Your assignment: Rewrite the lines below as a Markdown table with two columns, "No." for the row number and "Text" for the line itself, skipping any blank lines. Leave the pictures out of the table.

Entries shown:
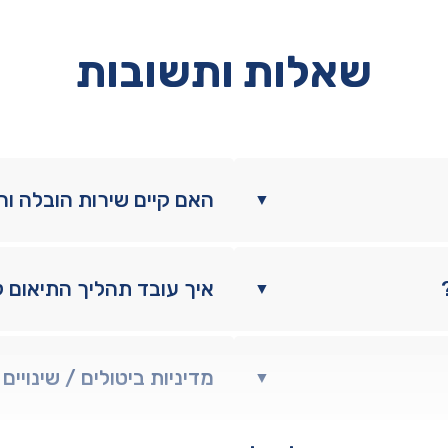
שאלות ותשובות
האם קיים שירות הובלה ו
▼
איך עובד תהליך התיאום 
▼
מדיניות ביטולים / שינויים
▼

Task result:
| No. | Text |
|---|---|
| 1 | שאלות ותשובות |
| 2 | האם קיים שירות הובלה ו |
| 3 | ▼ |
| 4 | איך עובד תהליך התיאום  |
| 5 | ▼ |
| 6 | מדיניות ביטולים / שינויים |
| 7 | ▼ |